In [1]:
%load_ext rpy2.ipython

3.5 Graphical displays of data and fitted models

Read the data

Data are in the child.iq directory of the ARM_Data download-- you might have to change the path I use below to reflect the path on your computer.


In [2]:
%%R
# I had to import foreign to get access to read.dta
library("foreign")
kidiq <- read.dta("../../ARM_Data/child.iq/kidiq.dta")

# I won't attach kidiq-- i generally don't attach to avoid confusion(s)
#attach(kidiq)

Load the arm library-- see the Chapter 3.1 notebook if you need help.


In [16]:
%%R
library("arm")

Display a regression line as a function of one input variable, Pg 42

This replicate plot 3.2, Pg 33, as seen in previous notebook.


In [4]:
%%R
fit.2 <- lm(kidiq$kid_score ~ kidiq$mom_iq)
plot(kidiq$mom_iq, kidiq$kid_score,
     xlab="Mother IQ score", ylab="Child test score")
curve(coef(fit.2)[1] + coef(fit.2)[2]*x, add=TRUE)


alternately

Another way of adding the fitted line (using matrix formulation):


In [5]:
%%R
plot(kidiq$mom_iq, kidiq$kid_score,
     xlab="Mother IQ score", ylab="Child test score")
curve(cbind(1,x) %*% coef(fit.2), add=TRUE)

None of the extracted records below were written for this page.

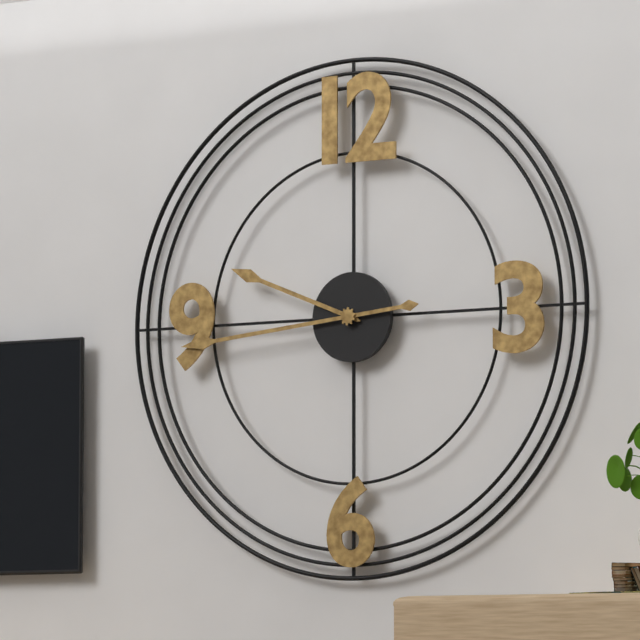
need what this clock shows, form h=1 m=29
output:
h=9 m=44
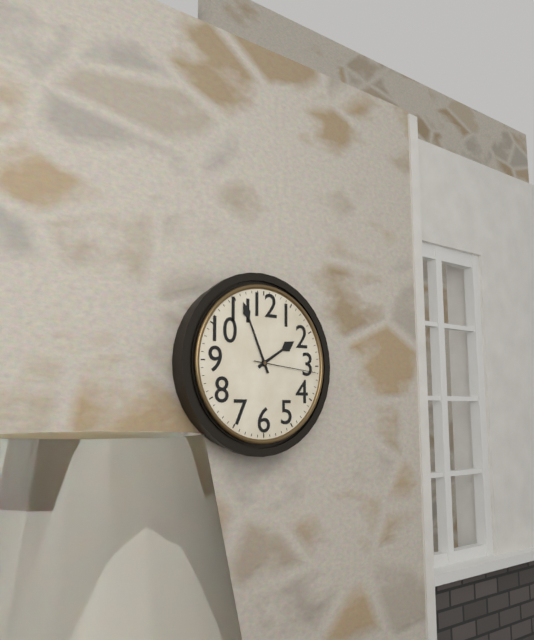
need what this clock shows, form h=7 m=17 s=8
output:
h=1 m=56 s=16
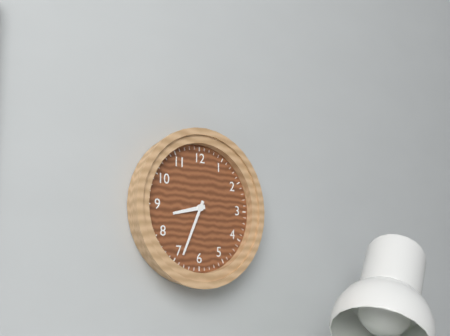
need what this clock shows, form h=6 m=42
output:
h=8 m=34
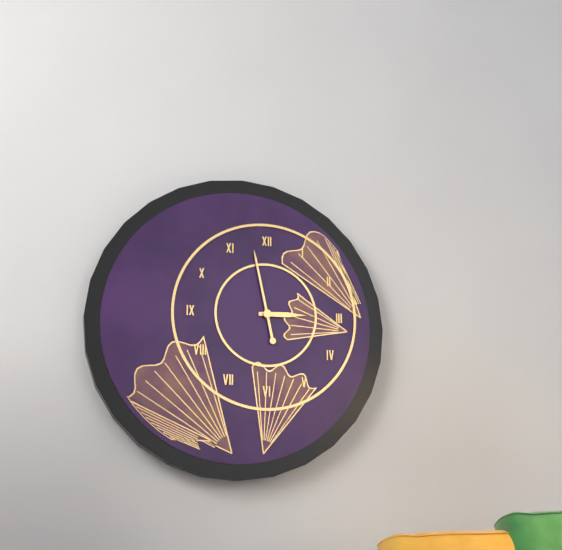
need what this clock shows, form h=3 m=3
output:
h=2 m=58
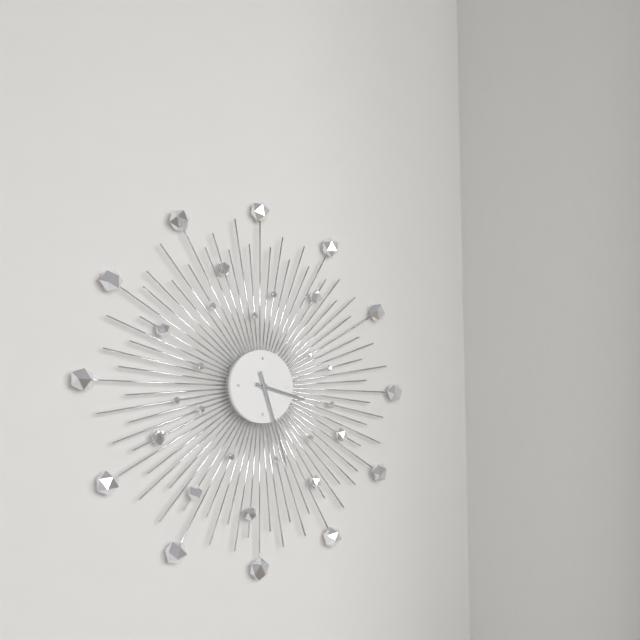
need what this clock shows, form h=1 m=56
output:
h=3 m=27
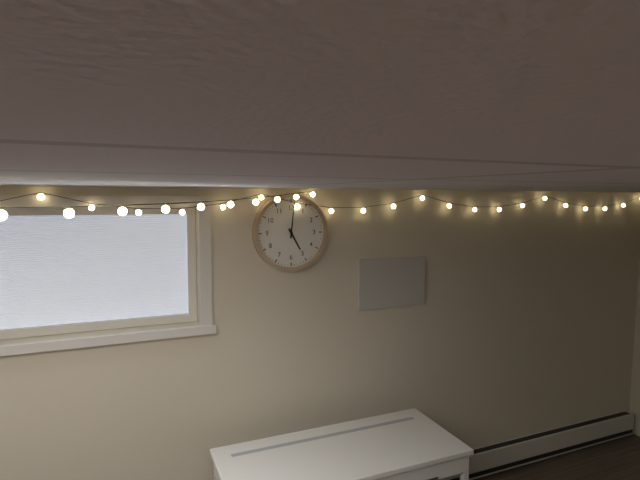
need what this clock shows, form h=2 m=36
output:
h=5 m=1
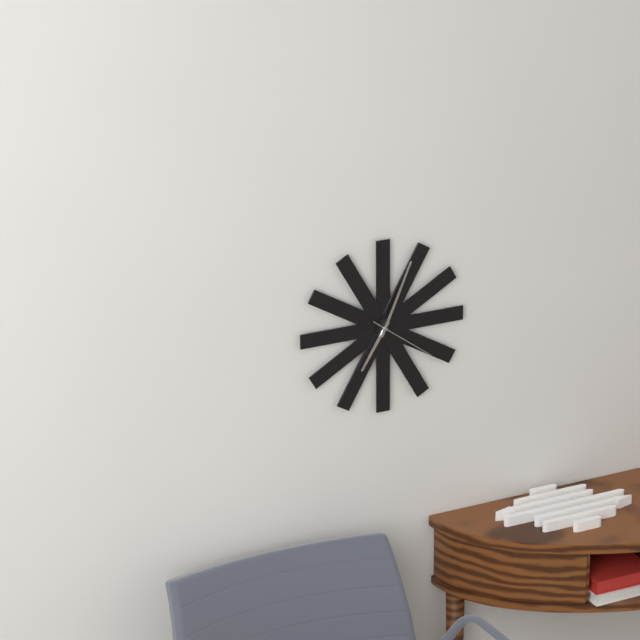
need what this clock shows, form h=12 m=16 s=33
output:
h=7 m=4 s=21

Displaying two fitted regression lines, Pg 43

model with no interaction


In [6]:
%%R
# fit, no interactions
fit.3 <- lm(kidiq$kid_score ~ kidiq$mom_hs + kidiq$mom_iq)

# define colors
colors <- ifelse(kidiq$mom_hs==1, "black", "gray")

# plot points
plot(kidiq$mom_iq, kidiq$kid_score,
     xlab="Mother IQ score", ylab="Child test score",
     col=colors, pch=20)

# plot fits, using matrix notation
curve(cbind(1, 1, x) %*% coef(fit.3), add=TRUE, col="black")
curve(cbind(1, 0, x) %*% coef(fit.3), add=TRUE, col="gray")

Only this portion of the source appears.